An ingrown hair cyst is a situation that occurs when the ingrown hair turns into a cyst. This is the large lump that extends between the surface of the skin and deep below it.
The appearance is a mix between regular ingrown hair and an acne cyst, although this is a whole different condition.
These types of skin problems are very common among people who shave, wax, or use other hair removal methods. Although you can feel a little anxious to get rid of these cysts just because of their looks, it is also important to keep an eye out for signs of infection.

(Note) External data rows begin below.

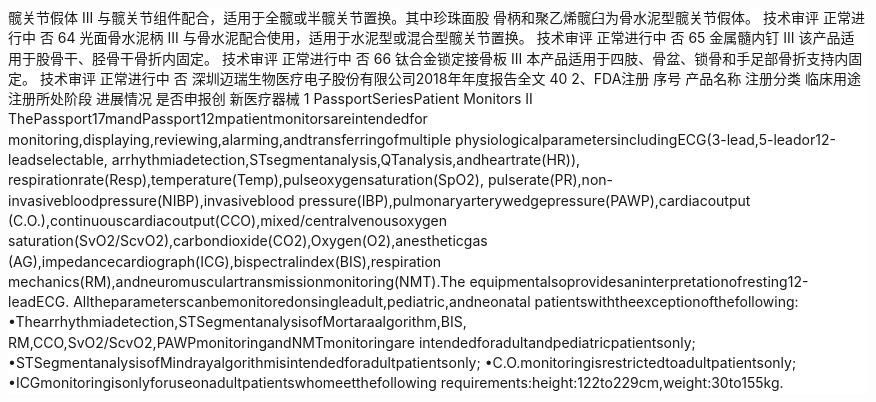 髋关节假体
III
与髋关节组件配合，适用于全髋或半髋关节置换。其中珍珠面股
骨柄和聚乙烯髋臼为骨水泥型髋关节假体。
技术审评
正常进行中
否
64
光面骨水泥柄
III
与骨水泥配合使用，适用于水泥型或混合型髋关节置换。
技术审评
正常进行中
否
65
金属髓内钉
III
该产品适用于股骨干、胫骨干骨折内固定。
技术审评
正常进行中
否
66
钛合金锁定接骨板
III
本产品适用于四肢、骨盆、锁骨和手足部骨折支持内固定。
技术审评
正常进行中
否
深圳迈瑞生物医疗电子股份有限公司2018年年度报告全文
40
2、FDA注册
序号
产品名称
注册分类
临床用途
注册所处阶段
进展情况
是否申报创
新医疗器械
1
PassportSeriesPatient
Monitors
II
ThePassport17mandPassport12mpatientmonitorsareintendedfor
monitoring,displaying,reviewing,alarming,andtransferringofmultiple
physiologicalparametersincludingECG(3-lead,5-leador12-leadselectable,
arrhythmiadetection,STsegmentanalysis,QTanalysis,andheartrate(HR)),
respirationrate(Resp),temperature(Temp),pulseoxygensaturation(SpO2),
pulserate(PR),non-invasivebloodpressure(NIBP),invasiveblood
pressure(IBP),pulmonaryarterywedgepressure(PAWP),cardiacoutput
(C.O.),continuouscardiacoutput(CCO),mixed/centralvenousoxygen
saturation(SvO2/ScvO2),carbondioxide(CO2),Oxygen(O2),anestheticgas
(AG),impedancecardiograph(ICG),bispectralindex(BIS),respiration
mechanics(RM),andneuromusculartransmissionmonitoring(NMT).The
equipmentalsoprovidesaninterpretationofresting12-leadECG.
Alltheparameterscanbemonitoredonsingleadult,pediatric,andneonatal
patientswiththeexceptionofthefollowing:
•Thearrhythmiadetection,STSegmentanalysisofMortaraalgorithm,BIS,
RM,CCO,SvO2/ScvO2,PAWPmonitoringandNMTmonitoringare
intendedforadultandpediatricpatientsonly;
•STSegmentanalysisofMindrayalgorithmisintendedforadultpatientsonly;
•C.O.monitoringisrestrictedtoadultpatientsonly;
•ICGmonitoringisonlyforuseonadultpatientswhomeetthefollowing
requirements:height:122to229cm,weight:30to155kg.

How does an ingrown hair cyst look?
As its name says, ingrown hair cysts start as ingrown hairs. At first, it is possible to notice a small lump, which can be similar to a zit with hair on top. It can also have a reddish color, which makes them more noticeable. With time, when an ingrown hair refuses to go away, this little lump can turn into a very big one.
The resulting cyst can be distinguished for its characteristic color, which can be red, white, or yellow. It can also be painful to touch. Although ingrown hairs can happen anywhere in the body, it is more likely for them to develop in areas prone to ingrown hairs.

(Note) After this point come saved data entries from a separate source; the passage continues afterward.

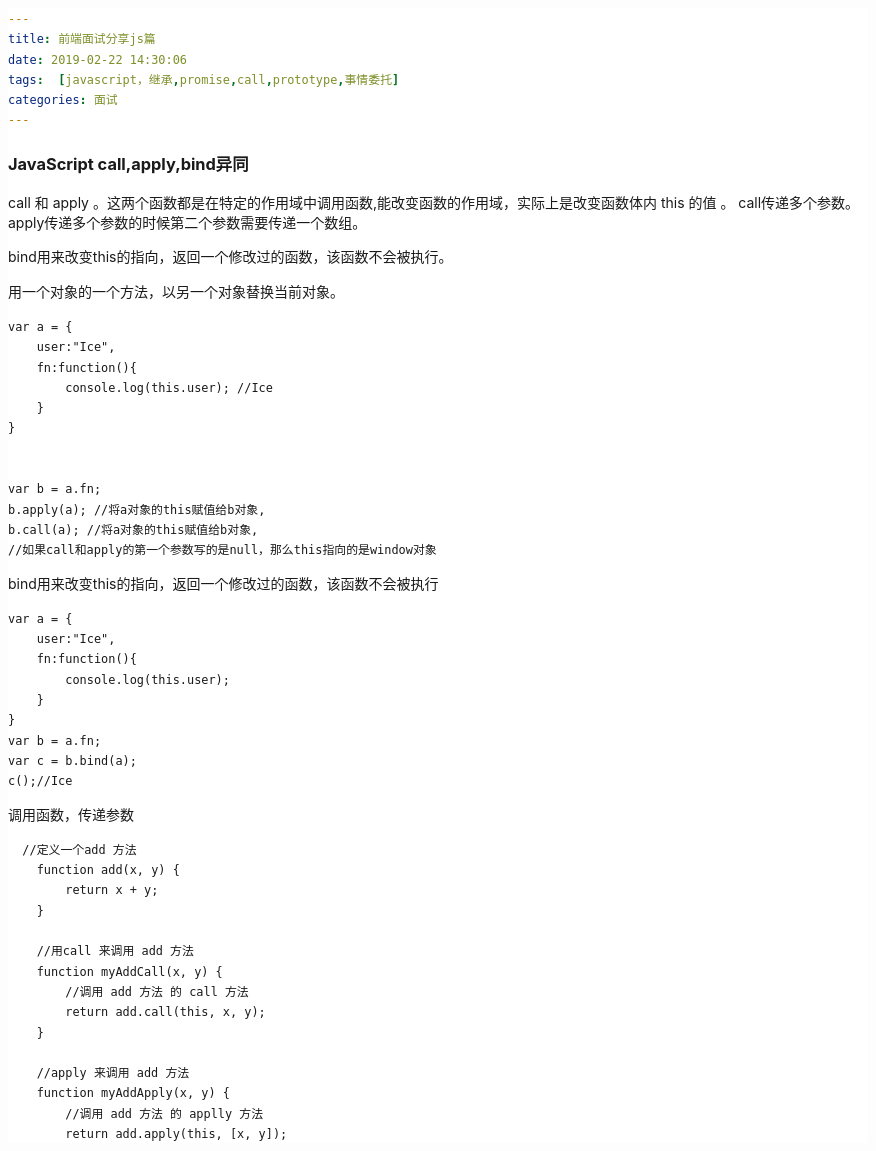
 ```yaml
---
title: 前端面试分享js篇
date: 2019-02-22 14:30:06
tags:  [javascript，继承,promise,call,prototype,事情委托]
categories: 面试
---
```




### JavaScript call,apply,bind异同


call 和 apply 。这两个函数都是在特定的作用域中调用函数,能改变函数的作用域，实际上是改变函数体内 this 的值 。
call传递多个参数。
apply传递多个参数的时候第二个参数需要传递一个数组。

bind用来改变this的指向，返回一个修改过的函数，该函数不会被执行。

用一个对象的一个方法，以另一个对象替换当前对象。

```
var a = {
    user:"Ice",
    fn:function(){
        console.log(this.user); //Ice
    }
}


var b = a.fn;
b.apply(a); //将a对象的this赋值给b对象,
b.call(a); //将a对象的this赋值给b对象,
//如果call和apply的第一个参数写的是null，那么this指向的是window对象

```

bind用来改变this的指向，返回一个修改过的函数，该函数不会被执行
```
var a = {
    user:"Ice",
    fn:function(){
        console.log(this.user); 
    }
}
var b = a.fn;
var c = b.bind(a);
c();//Ice
```

调用函数，传递参数
```
  //定义一个add 方法
    function add(x, y) {
        return x + y;
    }

    //用call 来调用 add 方法
    function myAddCall(x, y) {
        //调用 add 方法 的 call 方法
        return add.call(this, x, y);
    }

    //apply 来调用 add 方法
    function myAddApply(x, y) {
        //调用 add 方法 的 applly 方法
        return add.apply(this, [x, y]);
```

An ingrown hair cyst is not the same as acne pimples, although both conditions can look similar. An infected ingrown hair cyst starts as a regular ingrown hair. On the other hand, acne pimples result from an oil and dead cell combination that accumulates deep underneath the hair follicle.
Cystic acne can be widespread in an area, like the back, or the face. Ingrown hair cysts, on the other hand, are fewer and stay contained; it is possible to have one. Unlike pimples, ingrown hair cysts will not have a head.

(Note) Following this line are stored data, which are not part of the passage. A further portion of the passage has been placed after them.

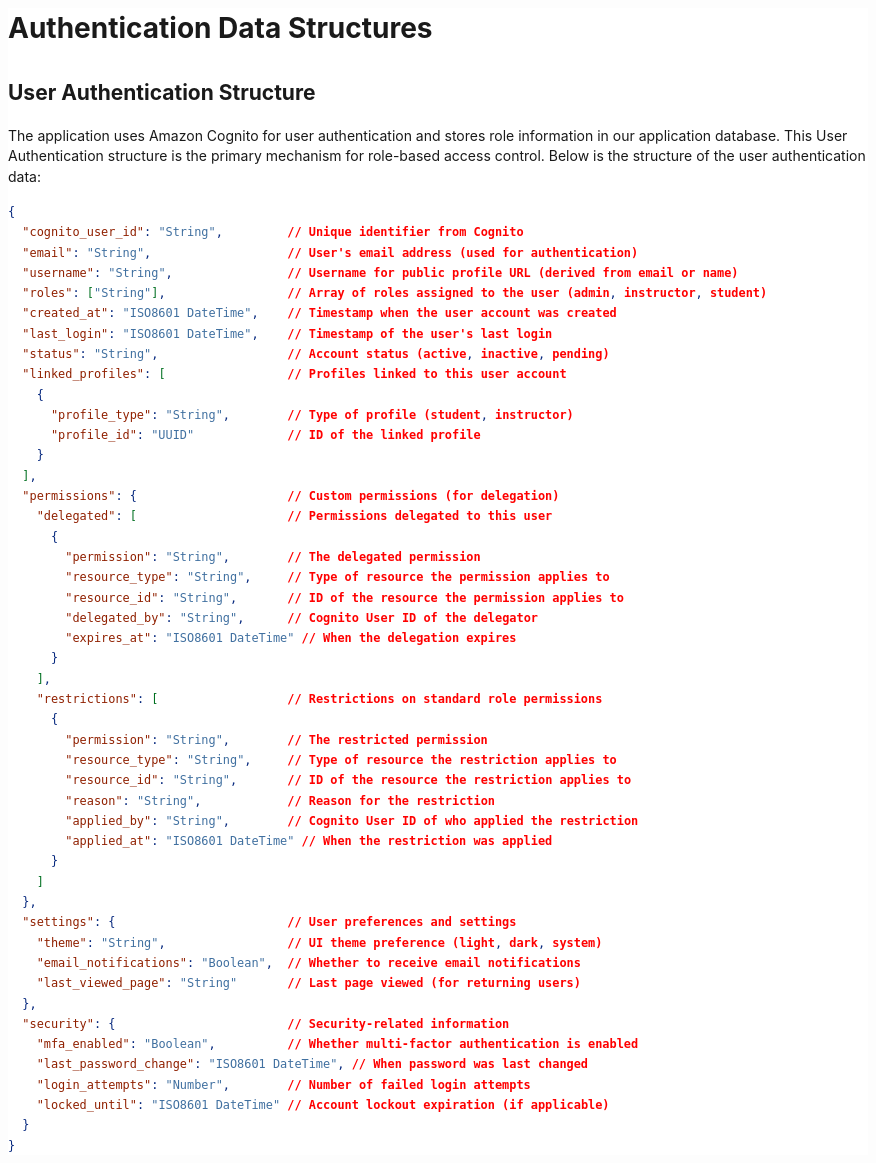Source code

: # Authentication Data Structures

## User Authentication Structure

The application uses Amazon Cognito for user authentication and stores role information in our application database. This User Authentication structure is the primary mechanism for role-based access control. Below is the structure of the user authentication data:

```json
{
  "cognito_user_id": "String",         // Unique identifier from Cognito
  "email": "String",                   // User's email address (used for authentication)
  "username": "String",                // Username for public profile URL (derived from email or name)
  "roles": ["String"],                 // Array of roles assigned to the user (admin, instructor, student)
  "created_at": "ISO8601 DateTime",    // Timestamp when the user account was created
  "last_login": "ISO8601 DateTime",    // Timestamp of the user's last login
  "status": "String",                  // Account status (active, inactive, pending)
  "linked_profiles": [                 // Profiles linked to this user account
    {
      "profile_type": "String",        // Type of profile (student, instructor)
      "profile_id": "UUID"             // ID of the linked profile
    }
  ],
  "permissions": {                     // Custom permissions (for delegation)
    "delegated": [                     // Permissions delegated to this user
      {
        "permission": "String",        // The delegated permission
        "resource_type": "String",     // Type of resource the permission applies to
        "resource_id": "String",       // ID of the resource the permission applies to
        "delegated_by": "String",      // Cognito User ID of the delegator
        "expires_at": "ISO8601 DateTime" // When the delegation expires
      }
    ],
    "restrictions": [                  // Restrictions on standard role permissions
      {
        "permission": "String",        // The restricted permission
        "resource_type": "String",     // Type of resource the restriction applies to
        "resource_id": "String",       // ID of the resource the restriction applies to
        "reason": "String",            // Reason for the restriction
        "applied_by": "String",        // Cognito User ID of who applied the restriction
        "applied_at": "ISO8601 DateTime" // When the restriction was applied
      }
    ]
  },
  "settings": {                        // User preferences and settings
    "theme": "String",                 // UI theme preference (light, dark, system)
    "email_notifications": "Boolean",  // Whether to receive email notifications
    "last_viewed_page": "String"       // Last page viewed (for returning users)
  },
  "security": {                        // Security-related information
    "mfa_enabled": "Boolean",          // Whether multi-factor authentication is enabled
    "last_password_change": "ISO8601 DateTime", // When password was last changed
    "login_attempts": "Number",        // Number of failed login attempts
    "locked_until": "ISO8601 DateTime" // Account lockout expiration (if applicable)
  }
}
```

What causes an ingrown hair cyst?
Inadequate waxing techniques can be a cause of ingrown hair cysts. Whether the person shaves, waxes, or tweezers, getting rid of hair is not always easy. The process itself can cause some swelling, which can irritate the skin and cause pimples and cysts.
Getting rid of hair can also make the hair that grows back to do it the wrong way. The new hair grows outward and eventually curls downward.
When this happens, the pore can close over the hair and make it stuck or ingrown. The skin responds by swelling, treating the curly hair as a foreign object.
Ingrown hairs are very common on their own in african-american males that shave. You can also be at a greater risk of developing these cysts if you have naturally curly hair.
What are the available treatment options?
The main aim of the treatment is to reduce the surrounding inflammation and reduce the infection risk.
Over-the-counter medicines that contain benzoyl peroxide or retinoids can reduce the swelling and decrease the size of the cyst. It is possible to need prescribed medications for acne if the over-the-counter options do not work. For example, your health professional can prescribe a steroid cream to help reduce the swelling and pain around the cyst.
You must never pop an ingrown hair cyst, as this can increase the risk of infection and scars. You should not try to lift the hair with some tweezers either, as you would do with a normal ingrown hair. At this point, the ingrown hair is too deep beneath the cyst to get it out.
Instead, encourage the cyst to shrink and smooth the hair outward, rubbing the cyst softly with a warm cloth twice a day.
If you develop an infection, your health professional will prescribe topical or oral antibiotics. This will help reduce the inflammation and the pain at the same time as it avoids the infection from spreading and getting worse.
When to go to a health professional?
In most cases, you do not need to see a health professional for this kind of cyst.
Creams can usually help bring out the hair. If the cyst gets extremely annoying, or if the lump does not fade away, consult a health professional or a dermatologist.
They can drain the cyst and get rid of the ingrown hair. You should also consult with a professional if you suspect an infection.